++++ Extracted text
Born ca. 1798, Jonathan Thomas is the son of Ezekiel Thomas and his first wife whose name is unknown. Prior to 1820, Jonathan married in Anson County, North Carolina to a person named Mary. Based on land records and the naming of Jonathan's children, I had long believed that Mary's maiden name was Sharp. After being set in to motion years ago, recently a long run of events has yielded welcome proof of this union. Several years back, I visited Cherokee Alabama and met Abbie Goss, an aged descendant of Mary Thomas who provided me with a great wealth of traditional family history. She allowed me to copy her family pictures and family Bible. Recently, Karen Griffin Barnett from Louisiana contacted me concerning ties between Jonathan Thomas and a Mr. Wiley Griffin. After a period of information sharing, things settled back down until recently Karen contacted me again. She had learned of Mr. E. Ray Green, another distant cousin who now 77 and living in Texas is also a descendant of Jonathan Thomas. Back in the late 1960ís, this man contacted Abbie's mother Emma Caroline Thomas Sharp. A spirited 93 years of age and clear of mind, she answered the Texanís questions as her daughter (Abbie Goss) wrote out the answers to send off in the form of a letter. And in that letter, the aged granddaughter of Jonathan Thomas states that his wife was one Mary Sharp. I am very thankful to Karen Griffin Barnett for sharing a letter written on 21 Jul 1969 by Mrs. Emma Caroline Thomas Sharp and her daughter Gail Goss to Mr. E. Ray Green of Texas.

As follows, hints of the familial ties appear in the following early interactions between Jonathan Thomas, the Sharp family, and other neighbors:

Grant #1349, Anson NC, Ezekiel Thomas. 50 acres adjoining Benjamin Thomas lands, Richardson's Creek, and the forks of the Walnut Tree Branch. Surveyed 6 Feb 1828, chainers were Jonathan Thomas and James Sharp.

Deed (W-134) Anson. Dated 20 Nov 1827, Willie Griffin sold 84 acres to Emery Sharp.
++++++++
-- Your objective --
Please retype the passage from the genealogy text about Jonathan Thomas, starting at "As follows, hints" and ending at "to Emery Sharp.". Rely only on the genealogy text to complete this.
++++ Information given
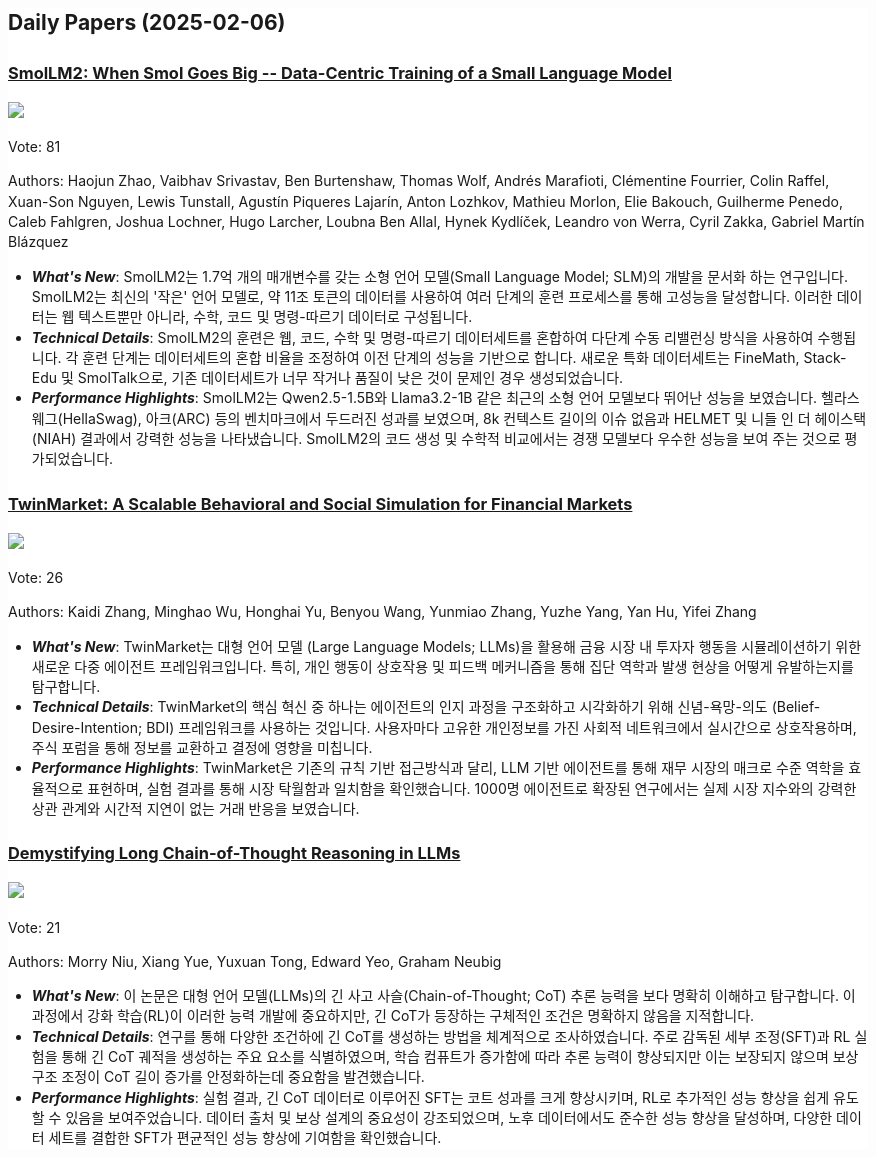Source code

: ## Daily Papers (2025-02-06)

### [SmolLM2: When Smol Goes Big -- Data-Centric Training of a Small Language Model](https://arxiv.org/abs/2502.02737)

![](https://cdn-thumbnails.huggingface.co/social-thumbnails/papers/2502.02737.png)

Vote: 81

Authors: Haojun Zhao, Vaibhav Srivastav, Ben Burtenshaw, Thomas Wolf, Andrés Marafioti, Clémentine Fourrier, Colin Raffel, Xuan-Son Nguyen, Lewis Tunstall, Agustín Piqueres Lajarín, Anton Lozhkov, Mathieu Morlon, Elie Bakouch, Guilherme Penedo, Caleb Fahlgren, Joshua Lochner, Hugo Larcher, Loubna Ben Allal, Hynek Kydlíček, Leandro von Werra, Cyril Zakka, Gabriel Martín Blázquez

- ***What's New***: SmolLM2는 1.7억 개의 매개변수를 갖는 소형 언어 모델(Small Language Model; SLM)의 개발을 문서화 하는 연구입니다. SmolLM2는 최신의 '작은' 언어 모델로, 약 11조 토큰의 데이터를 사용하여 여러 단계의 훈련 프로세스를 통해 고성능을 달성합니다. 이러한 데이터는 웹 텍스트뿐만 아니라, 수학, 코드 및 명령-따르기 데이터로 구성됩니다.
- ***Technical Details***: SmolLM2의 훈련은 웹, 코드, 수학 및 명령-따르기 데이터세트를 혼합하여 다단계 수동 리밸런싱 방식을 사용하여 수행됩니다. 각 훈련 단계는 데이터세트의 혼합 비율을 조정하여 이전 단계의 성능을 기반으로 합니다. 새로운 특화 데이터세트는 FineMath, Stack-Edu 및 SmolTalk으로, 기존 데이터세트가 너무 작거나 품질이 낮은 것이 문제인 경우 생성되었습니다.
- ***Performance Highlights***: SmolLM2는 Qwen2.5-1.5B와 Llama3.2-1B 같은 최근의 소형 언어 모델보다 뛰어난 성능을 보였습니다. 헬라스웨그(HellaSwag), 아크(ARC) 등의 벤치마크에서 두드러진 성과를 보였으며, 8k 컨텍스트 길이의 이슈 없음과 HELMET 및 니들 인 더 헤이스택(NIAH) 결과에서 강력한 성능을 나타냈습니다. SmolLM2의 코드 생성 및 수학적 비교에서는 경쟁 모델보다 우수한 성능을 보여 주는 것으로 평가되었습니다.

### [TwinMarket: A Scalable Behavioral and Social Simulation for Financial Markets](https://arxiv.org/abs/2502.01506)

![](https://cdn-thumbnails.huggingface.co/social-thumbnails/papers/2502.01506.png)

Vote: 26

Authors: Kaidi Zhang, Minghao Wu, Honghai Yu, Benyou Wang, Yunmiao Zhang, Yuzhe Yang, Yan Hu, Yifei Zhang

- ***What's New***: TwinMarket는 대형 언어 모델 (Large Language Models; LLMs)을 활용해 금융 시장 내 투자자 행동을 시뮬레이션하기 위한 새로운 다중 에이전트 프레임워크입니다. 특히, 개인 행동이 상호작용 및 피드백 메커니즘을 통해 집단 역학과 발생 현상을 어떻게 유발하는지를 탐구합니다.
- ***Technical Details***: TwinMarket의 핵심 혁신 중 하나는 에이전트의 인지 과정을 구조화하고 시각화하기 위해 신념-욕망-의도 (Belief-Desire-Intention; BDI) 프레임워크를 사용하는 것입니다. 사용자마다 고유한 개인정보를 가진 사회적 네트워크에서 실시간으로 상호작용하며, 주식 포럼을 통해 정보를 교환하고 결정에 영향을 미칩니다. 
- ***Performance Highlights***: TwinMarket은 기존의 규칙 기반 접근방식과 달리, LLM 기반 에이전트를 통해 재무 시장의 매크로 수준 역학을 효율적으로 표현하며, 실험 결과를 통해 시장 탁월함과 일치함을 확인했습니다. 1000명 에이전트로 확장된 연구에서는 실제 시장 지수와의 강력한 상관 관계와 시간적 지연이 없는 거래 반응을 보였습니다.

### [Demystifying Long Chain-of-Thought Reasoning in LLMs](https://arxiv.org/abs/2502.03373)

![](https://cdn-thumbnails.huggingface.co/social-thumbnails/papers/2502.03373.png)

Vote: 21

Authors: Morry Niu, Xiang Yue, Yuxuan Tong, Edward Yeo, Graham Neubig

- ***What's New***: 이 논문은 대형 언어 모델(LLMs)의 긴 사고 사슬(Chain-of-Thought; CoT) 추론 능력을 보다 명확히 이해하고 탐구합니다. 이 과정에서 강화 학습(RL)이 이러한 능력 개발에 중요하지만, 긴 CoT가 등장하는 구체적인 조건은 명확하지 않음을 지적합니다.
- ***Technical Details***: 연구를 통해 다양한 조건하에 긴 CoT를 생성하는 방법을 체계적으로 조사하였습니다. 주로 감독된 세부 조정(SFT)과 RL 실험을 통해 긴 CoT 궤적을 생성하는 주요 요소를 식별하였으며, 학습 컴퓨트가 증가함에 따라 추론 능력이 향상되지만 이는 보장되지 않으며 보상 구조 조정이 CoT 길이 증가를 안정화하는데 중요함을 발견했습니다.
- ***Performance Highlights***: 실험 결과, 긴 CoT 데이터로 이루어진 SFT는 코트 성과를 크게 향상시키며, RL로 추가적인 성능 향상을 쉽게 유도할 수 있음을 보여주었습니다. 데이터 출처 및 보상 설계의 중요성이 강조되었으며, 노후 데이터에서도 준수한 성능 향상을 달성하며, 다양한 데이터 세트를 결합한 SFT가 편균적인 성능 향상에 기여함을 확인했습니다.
++++++++
++++ Information given
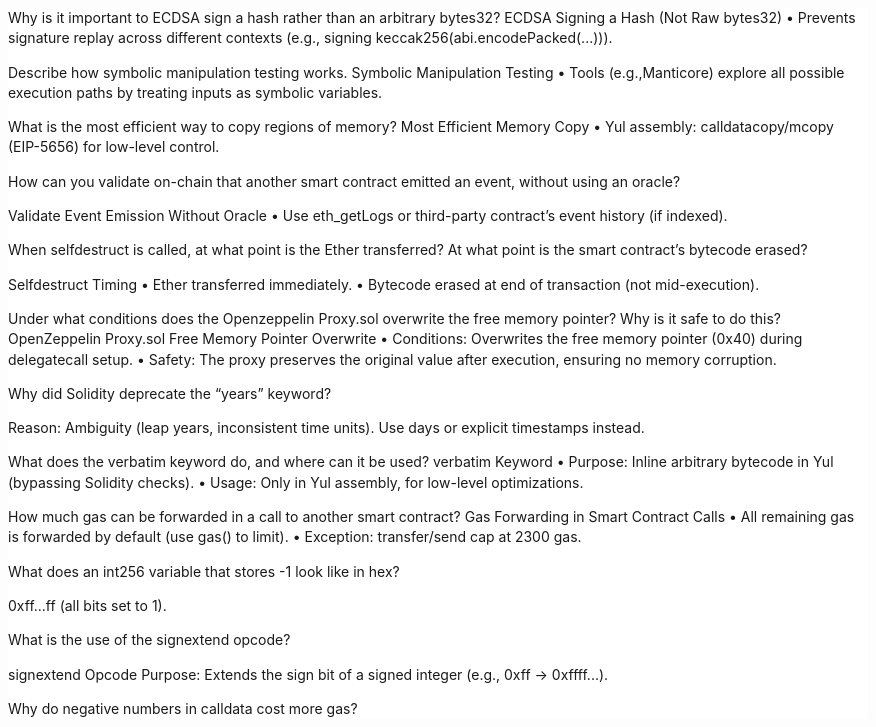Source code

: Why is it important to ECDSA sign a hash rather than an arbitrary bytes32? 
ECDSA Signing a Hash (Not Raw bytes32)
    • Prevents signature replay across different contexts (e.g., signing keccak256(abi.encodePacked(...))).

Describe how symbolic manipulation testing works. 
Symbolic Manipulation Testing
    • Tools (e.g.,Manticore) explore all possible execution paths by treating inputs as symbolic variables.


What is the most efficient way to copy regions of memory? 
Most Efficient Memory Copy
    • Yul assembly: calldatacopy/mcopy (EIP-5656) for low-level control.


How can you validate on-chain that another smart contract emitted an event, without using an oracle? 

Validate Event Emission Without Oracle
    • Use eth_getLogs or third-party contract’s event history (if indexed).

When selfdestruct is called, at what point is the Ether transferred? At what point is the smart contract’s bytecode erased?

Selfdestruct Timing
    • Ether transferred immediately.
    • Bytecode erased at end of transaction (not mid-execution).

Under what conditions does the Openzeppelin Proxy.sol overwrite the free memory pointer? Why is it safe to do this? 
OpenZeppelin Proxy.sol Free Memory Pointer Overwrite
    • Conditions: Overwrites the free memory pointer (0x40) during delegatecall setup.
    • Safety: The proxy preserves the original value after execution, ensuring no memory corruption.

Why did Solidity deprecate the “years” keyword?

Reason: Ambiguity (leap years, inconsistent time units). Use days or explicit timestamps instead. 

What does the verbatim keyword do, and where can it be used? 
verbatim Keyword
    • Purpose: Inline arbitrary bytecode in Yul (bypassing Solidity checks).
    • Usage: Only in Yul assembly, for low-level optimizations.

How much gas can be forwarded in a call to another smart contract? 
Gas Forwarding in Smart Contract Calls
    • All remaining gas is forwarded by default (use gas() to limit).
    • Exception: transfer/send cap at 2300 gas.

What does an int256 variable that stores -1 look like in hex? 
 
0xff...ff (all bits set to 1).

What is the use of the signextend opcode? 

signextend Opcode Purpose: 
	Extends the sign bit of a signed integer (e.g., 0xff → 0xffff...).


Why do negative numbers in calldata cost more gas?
++++++++
++++ Information given
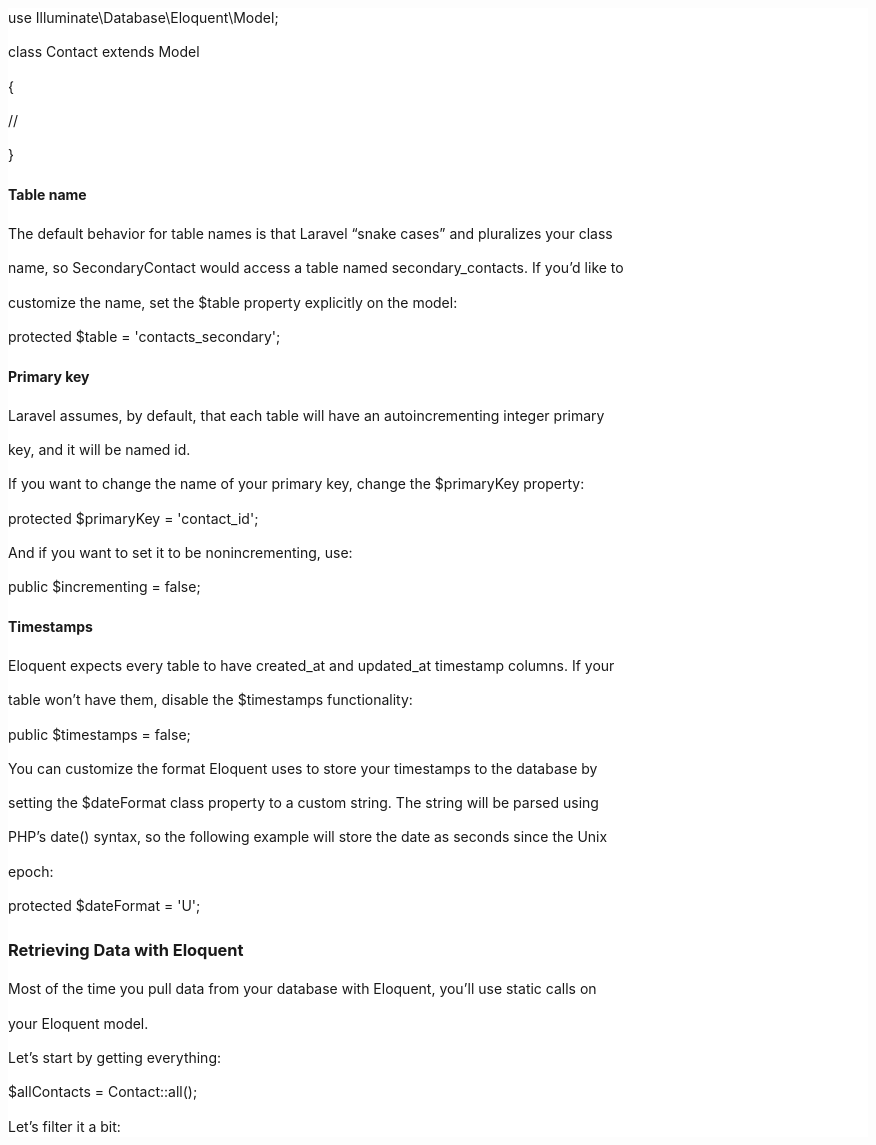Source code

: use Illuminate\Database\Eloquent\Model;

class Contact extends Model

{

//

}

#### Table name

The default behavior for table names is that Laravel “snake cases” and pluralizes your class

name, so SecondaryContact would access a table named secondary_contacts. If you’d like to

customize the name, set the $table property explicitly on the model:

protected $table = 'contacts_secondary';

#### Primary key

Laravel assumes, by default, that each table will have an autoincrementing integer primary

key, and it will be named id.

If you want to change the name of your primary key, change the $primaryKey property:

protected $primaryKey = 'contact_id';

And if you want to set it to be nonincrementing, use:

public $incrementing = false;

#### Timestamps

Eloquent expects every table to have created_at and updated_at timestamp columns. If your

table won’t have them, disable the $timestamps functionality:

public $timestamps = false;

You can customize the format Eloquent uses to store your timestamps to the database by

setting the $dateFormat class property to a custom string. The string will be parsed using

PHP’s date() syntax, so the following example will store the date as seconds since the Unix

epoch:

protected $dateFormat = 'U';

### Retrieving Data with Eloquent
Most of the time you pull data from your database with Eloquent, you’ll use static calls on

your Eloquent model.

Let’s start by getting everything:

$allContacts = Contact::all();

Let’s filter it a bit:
++++++++
-- Worked solution --
As follows, hints of the familial ties appear in the following early interactions between Jonathan Thomas, the Sharp family, and other neighbors:

Grant #1349, Anson NC, Ezekiel Thomas. 50 acres adjoining Benjamin Thomas lands, Richardson's Creek, and the forks of the Walnut Tree Branch. Surveyed 6 Feb 1828, chainers were Jonathan Thomas and James Sharp.

Deed (W-134) Anson. Dated 20 Nov 1827, Willie Griffin sold 84 acres to Emery Sharp.